EXTRAIT CITÉ:

Cette année Claude Simon aurait eu 100 ans

 

Claude Simon,  « Œuvres , tome II,  édition d'Alastair B. Duncan, collection Bibliothèque de la Pléiade, Gallimard, Paris, 2013, 1712 pages, 66,50 E..

 

En dépit de son Nobel, Claude Simon demeure plus ou moins occulté mais majeur.  Entre le massif, le compact de ses puzzles il a lutté contre tous ceux qui se bercent de l'illusion expressive d’un aveu linéaire du secret comme s'il suffisait d’une méthode aussi simpliste pour rendre compte du monstre. Il ouvrit la voie à une expérience de la fiction dont les évènements autobiographiques et familiaux ne sont que le prétexte.

 

Pour Simon la monstration du secret ne peut passer par la loi traditionnelle de l'aveu biographique. Ses romans développent une langue parallèle. Arraché à sa narrativité classique le romanesque est détourné du lit de son fleuve tranquille. Il fait le jeu d'une autre proximité plus intéressante. Le « Tome II » des œuvres permet de comprendre ce travail de disjonction fait de fragmentations, dispersions, incisions, coupures. La poétique de l'imaginaire prend chez Simon l'approche ou le prolongement d'un livre entrevu qui répondrait  par explorations de nouvelles données et tente de répondre au "sommes-nous" de Jabès et  au "si je suis" de Beckett.

DONNÉES FOURNIES:
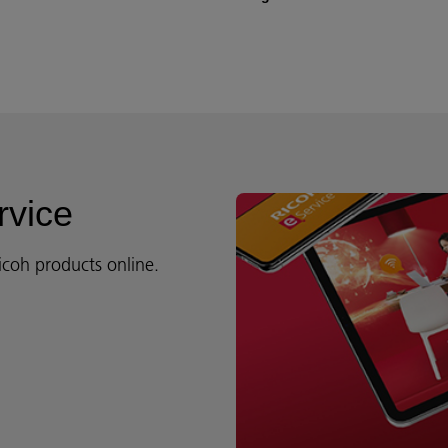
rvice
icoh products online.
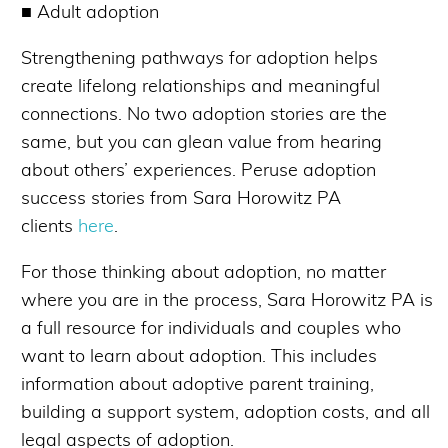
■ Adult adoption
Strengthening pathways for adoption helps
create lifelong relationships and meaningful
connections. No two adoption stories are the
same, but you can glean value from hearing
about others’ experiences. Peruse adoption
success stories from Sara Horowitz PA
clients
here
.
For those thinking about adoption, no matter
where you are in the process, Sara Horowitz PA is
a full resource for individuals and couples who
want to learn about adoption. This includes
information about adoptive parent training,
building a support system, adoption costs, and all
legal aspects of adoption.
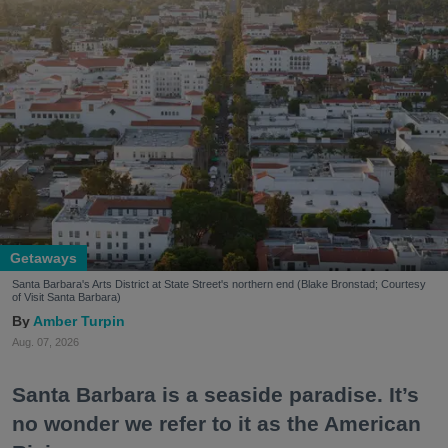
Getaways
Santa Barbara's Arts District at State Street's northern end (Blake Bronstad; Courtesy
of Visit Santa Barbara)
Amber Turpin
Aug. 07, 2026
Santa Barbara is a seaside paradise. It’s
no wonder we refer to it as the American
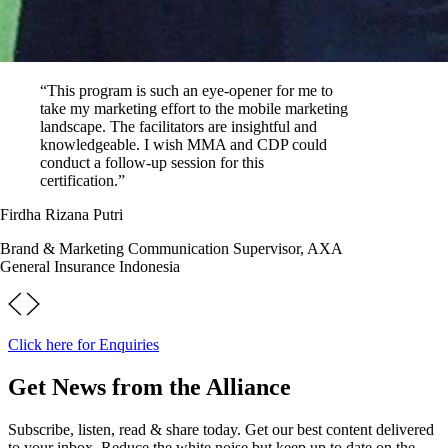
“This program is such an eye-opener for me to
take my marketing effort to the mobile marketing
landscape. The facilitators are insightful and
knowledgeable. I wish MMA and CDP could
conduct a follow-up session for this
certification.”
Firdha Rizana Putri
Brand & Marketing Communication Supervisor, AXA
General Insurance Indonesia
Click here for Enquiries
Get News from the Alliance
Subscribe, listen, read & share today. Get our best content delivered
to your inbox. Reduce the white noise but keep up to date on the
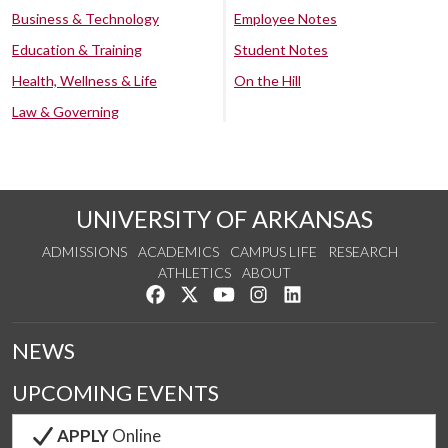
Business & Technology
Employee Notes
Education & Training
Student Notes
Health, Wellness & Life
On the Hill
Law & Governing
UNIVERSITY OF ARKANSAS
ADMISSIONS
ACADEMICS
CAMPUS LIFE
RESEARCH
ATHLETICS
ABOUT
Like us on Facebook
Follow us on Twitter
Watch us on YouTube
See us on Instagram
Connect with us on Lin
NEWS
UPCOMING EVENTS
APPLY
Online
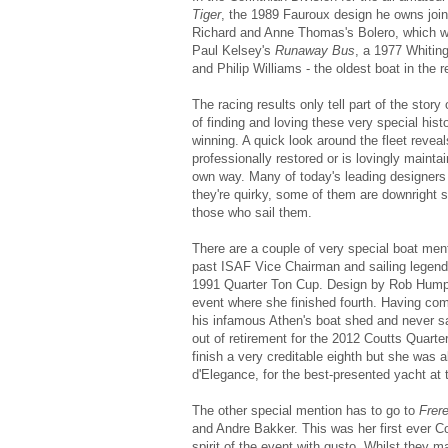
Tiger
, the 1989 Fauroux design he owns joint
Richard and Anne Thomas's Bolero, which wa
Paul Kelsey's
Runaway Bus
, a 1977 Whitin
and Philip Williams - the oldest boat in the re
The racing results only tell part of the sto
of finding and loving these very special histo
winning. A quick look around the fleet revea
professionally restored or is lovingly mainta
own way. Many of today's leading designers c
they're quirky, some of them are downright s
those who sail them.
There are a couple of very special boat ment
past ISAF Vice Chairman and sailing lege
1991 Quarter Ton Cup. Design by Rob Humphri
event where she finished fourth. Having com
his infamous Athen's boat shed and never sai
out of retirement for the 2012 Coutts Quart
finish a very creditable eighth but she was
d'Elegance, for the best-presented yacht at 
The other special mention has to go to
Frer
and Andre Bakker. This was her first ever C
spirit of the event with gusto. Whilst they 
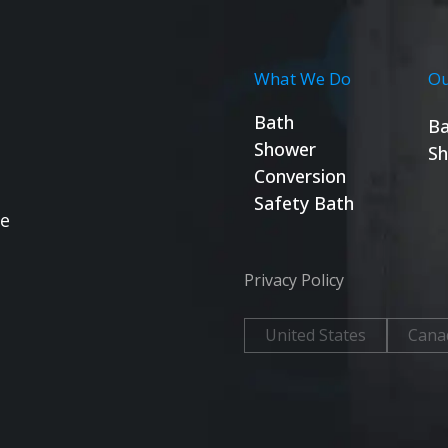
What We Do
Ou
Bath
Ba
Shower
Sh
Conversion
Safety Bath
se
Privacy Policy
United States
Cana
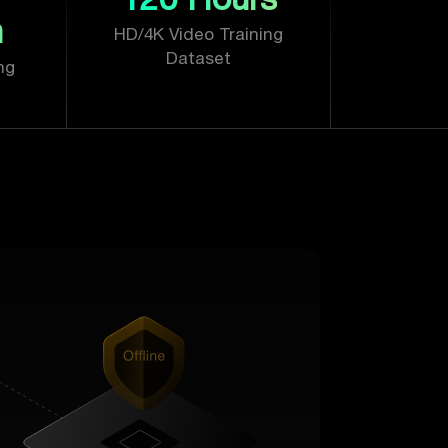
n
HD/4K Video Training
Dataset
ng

LISTE DES TÂCHES:
1. Selon le texte sur Claude Simon, qui a établi l'édition du tome II des Œuvres parue dans la Bibliothèque de la Pléiade ?
2. Reproduisez le passage du texte sur Claude Simon compris entre « En dépit de » et « que le prétexte. », ces deux bornes incluses.
3. Rédigez la suite du texte sur Claude Simon en partant de sa dernière phrase.

RÉPONSES:
1. Alastair B. Duncan.

2.
En dépit de son Nobel, Claude Simon demeure plus ou moins occulté mais majeur.  Entre le massif, le compact de ses puzzles il a lutté contre tous ceux qui se bercent de l'illusion expressive d’un aveu linéaire du secret comme s'il suffisait d’une méthode aussi simpliste pour rendre compte du monstre. Il ouvrit la voie à une expérience de la fiction dont les évènements autobiographiques et familiaux ne sont que le prétexte.

3.
 

Dans cette stratégie, l'auteur pulvérise les voies de la prétendue transparence narrative. Chaque « histoire » fait émerger certaines pièces qui font partie de la vie mais qui ne peuvent l'englober en sa totalité. Elle laisse apparaître des doutes voire des confusions et des absences. Tout semble y apparaître. Tout "sauf le secret" écrit Claude Simon. Et l’auteur d’ajouter : « face à une idéalisation très influencé par la rêverie, il n'existe pas un peuplement par les aveux mais par la splendide limpidité du Rien". Chez le romancier, sous ce « Rien »,  quelque chose remue. Le montage des romans le fait vibrer. A lire ou relire absolument.